En un manifiesto conjunto, firmado por PACMA, Ecologistas en Acción, CCOO Huelva, Adelante Andalucía, Izquierda Unida y Podemos, entre otros, los colectivos han criticado la falta de voluntad política y la gravísima descoordinación entre el Gobierno central, la Junta de Andalucía, los ayuntamientos de la zona y el sector empresarial agrícola. Según han explicado, los diferentes planes acordados en los últimos años no se han traducido en mejoras tangibles sobre el terreno.
Planes sin resultados sobre el terreno
Entre las iniciativas fallidas, los firmantes citan el Foro Provincial de la Inmigración, activo desde 2014; el Protocolo General de Actuación de 2022, dotado con 2,5 millones de euros; el I Plan Estratégico autonómico para la erradicación del chabolismo; y el Acuerdo Marco de Doñana, suscrito en noviembre de 2023. Todos ellos, aseguran, no han logrado mejorar las condiciones de vida de los temporeros.
Las organizaciones han expresado su profunda decepción tras la reunión mantenida el pasado 14 de julio con la Comisionada del Ciclo del Agua y Restauración de Ecosistemas del Ministerio para la Transición Ecológica (Miteco). Denuncian que, a pesar de que el convenio para la regeneración de Doñana contempla fondos específicos para medidas sociales hasta 2027, la sociedad civil desconoce el destino y la ejecución real de dichas partidas por parte de los municipios afectados.
Ayuntamientos señalados por racismo institucional
El manifiesto critica la gestión de los consistorios de Palos de la Frontera, Moguer y Lucena del Puerto, a los que acusa de incurrir en un racismo institucional que califican de castigo colectivo.
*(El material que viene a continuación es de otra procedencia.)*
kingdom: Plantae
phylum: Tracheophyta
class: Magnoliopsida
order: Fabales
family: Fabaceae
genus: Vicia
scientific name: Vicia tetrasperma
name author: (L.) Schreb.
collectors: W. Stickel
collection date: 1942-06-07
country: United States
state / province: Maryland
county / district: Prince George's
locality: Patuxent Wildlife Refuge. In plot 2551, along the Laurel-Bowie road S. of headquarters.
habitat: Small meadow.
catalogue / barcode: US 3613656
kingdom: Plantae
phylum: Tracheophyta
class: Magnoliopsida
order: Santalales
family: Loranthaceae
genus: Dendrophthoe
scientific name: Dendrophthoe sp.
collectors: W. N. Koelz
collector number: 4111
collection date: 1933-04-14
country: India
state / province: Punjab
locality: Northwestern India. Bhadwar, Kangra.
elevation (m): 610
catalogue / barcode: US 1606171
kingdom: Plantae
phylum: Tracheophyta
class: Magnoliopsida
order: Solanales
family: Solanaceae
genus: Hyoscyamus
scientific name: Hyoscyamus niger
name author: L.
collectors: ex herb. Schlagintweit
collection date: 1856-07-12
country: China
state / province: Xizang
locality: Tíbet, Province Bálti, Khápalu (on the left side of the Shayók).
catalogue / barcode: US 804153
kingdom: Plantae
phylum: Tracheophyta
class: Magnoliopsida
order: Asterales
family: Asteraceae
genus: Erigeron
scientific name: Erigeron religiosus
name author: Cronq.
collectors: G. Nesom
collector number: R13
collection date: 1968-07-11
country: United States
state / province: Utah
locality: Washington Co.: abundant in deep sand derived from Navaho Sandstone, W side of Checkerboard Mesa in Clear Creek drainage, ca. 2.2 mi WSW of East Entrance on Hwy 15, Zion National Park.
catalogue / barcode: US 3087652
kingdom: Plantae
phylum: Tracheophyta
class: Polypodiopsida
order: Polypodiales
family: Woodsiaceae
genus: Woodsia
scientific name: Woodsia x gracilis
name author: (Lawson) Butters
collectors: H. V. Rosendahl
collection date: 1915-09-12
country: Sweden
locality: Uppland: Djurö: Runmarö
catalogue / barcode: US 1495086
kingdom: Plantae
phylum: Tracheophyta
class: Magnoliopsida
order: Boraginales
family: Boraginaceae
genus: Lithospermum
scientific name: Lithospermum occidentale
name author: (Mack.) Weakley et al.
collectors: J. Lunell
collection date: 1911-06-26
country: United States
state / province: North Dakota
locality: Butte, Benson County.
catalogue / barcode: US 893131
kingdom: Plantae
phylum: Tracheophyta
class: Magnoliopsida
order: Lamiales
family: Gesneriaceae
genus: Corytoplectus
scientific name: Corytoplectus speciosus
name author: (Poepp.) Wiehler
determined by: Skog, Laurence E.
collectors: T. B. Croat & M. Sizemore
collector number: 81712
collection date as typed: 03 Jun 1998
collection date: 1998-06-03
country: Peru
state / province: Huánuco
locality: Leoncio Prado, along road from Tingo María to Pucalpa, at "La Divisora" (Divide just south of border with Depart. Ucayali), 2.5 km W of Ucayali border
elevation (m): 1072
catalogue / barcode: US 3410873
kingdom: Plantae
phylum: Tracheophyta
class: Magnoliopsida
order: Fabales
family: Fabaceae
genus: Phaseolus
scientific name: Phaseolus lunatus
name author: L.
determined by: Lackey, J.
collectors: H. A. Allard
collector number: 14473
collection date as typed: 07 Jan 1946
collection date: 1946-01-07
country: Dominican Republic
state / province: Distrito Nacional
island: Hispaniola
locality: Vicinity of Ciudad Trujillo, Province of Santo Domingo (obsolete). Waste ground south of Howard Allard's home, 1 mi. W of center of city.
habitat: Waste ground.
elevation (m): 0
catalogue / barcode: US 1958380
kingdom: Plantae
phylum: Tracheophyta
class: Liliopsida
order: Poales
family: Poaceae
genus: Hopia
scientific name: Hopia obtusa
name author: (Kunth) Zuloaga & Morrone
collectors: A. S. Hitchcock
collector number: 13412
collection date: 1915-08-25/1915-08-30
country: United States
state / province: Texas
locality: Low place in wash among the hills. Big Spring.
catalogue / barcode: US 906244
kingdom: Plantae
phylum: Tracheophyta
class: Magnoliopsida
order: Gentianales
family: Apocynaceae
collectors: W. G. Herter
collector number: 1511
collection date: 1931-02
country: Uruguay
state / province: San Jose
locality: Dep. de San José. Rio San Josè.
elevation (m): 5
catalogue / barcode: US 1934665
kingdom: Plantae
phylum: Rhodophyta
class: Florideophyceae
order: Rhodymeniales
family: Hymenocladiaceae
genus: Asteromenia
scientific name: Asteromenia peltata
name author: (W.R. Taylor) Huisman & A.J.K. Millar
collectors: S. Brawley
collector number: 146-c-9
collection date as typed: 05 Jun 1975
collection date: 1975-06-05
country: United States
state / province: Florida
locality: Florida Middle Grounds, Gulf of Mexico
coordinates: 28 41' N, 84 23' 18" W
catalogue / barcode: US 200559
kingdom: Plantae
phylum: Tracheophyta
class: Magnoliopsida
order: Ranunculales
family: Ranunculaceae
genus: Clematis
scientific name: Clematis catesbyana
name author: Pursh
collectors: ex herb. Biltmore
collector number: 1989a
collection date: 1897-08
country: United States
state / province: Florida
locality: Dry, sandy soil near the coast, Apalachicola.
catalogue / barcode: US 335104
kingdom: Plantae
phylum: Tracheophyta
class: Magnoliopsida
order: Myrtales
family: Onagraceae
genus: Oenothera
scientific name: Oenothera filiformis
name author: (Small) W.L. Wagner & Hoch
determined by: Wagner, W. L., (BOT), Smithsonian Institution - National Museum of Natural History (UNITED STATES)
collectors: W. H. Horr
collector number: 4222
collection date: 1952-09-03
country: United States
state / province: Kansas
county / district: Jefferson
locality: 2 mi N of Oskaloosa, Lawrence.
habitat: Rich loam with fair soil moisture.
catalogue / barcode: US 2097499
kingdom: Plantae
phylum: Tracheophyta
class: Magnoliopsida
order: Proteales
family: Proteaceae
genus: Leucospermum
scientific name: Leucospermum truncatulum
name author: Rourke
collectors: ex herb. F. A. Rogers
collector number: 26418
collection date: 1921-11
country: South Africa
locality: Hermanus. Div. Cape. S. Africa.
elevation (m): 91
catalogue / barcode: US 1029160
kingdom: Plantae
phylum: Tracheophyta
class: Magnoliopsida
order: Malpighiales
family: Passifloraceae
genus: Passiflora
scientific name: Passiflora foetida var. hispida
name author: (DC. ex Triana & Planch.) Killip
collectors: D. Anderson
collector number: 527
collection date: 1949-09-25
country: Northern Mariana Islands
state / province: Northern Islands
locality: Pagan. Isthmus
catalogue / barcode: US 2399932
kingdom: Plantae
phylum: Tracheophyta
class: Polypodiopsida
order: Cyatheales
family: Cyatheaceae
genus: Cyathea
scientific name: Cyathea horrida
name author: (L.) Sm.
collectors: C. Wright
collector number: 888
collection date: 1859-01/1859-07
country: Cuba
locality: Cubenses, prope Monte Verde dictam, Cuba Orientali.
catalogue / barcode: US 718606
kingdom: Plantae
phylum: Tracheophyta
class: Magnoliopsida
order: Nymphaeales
Entre las irregularidades señaladas destacan la falta de ayuda humanitaria de emergencia tras los frecuentes incendios, la negativa a recoger residuos sólidos en los perímetros de los poblados y el bloqueo ilegal del empadronamiento de la población migrante, práctica que contraviene la Ley de Bases del Régimen Local.
Tras recordar el reciente incendio en Los Gallardos (Almería) y el fuego que el pasado 7 de julio arrasó unas 300 chabolas en Palos de la Frontera, dejando a cientos de personas al raso, han advertido de que las infraviviendas —construidas con plásticos, palés y cartones— constituyen un grave peligro para la vida. La provincia de Huelva concentra la mayor parte de estos asentamientos, donde viven temporeros que trabajan en la recogida de frutos rojos y otros cultivos.
Un problema que no cesa
El chabolismo en la provincia de Huelva no es nuevo. Desde hace 26 años, los temporeros migrantes se ven obligados a vivir en condiciones infrahumanas, sin acceso a agua potable, electricidad ni saneamiento. Las organizaciones denuncian que los ayuntamientos no solo no solucionan el problema, sino que lo agravan con prácticas como la negativa al empadronamiento, que impide a los migrantes acceder a servicios básicos como la sanidad o la educación.
Para los vecinos de municipios como Palos de la Frontera, la situación se traduce en una presión constante sobre los servicios públicos y en un paisaje de chabolas que contrasta con la riqueza generada por la agricultura intensiva. Las organizaciones exigen una mesa de diálogo urgente con todas las administraciones implicadas, incluyendo al sector agrícola, para buscar soluciones reales.
Mientras tanto, los temporeros siguen viviendo al límite, con el miedo constante a un nuevo incendio. El próximo 14 de agosto está prevista una nueva reunión del Foro Provincial de la Inmigración, aunque los colectivos dudan de que sirva para algo si no hay voluntad política real.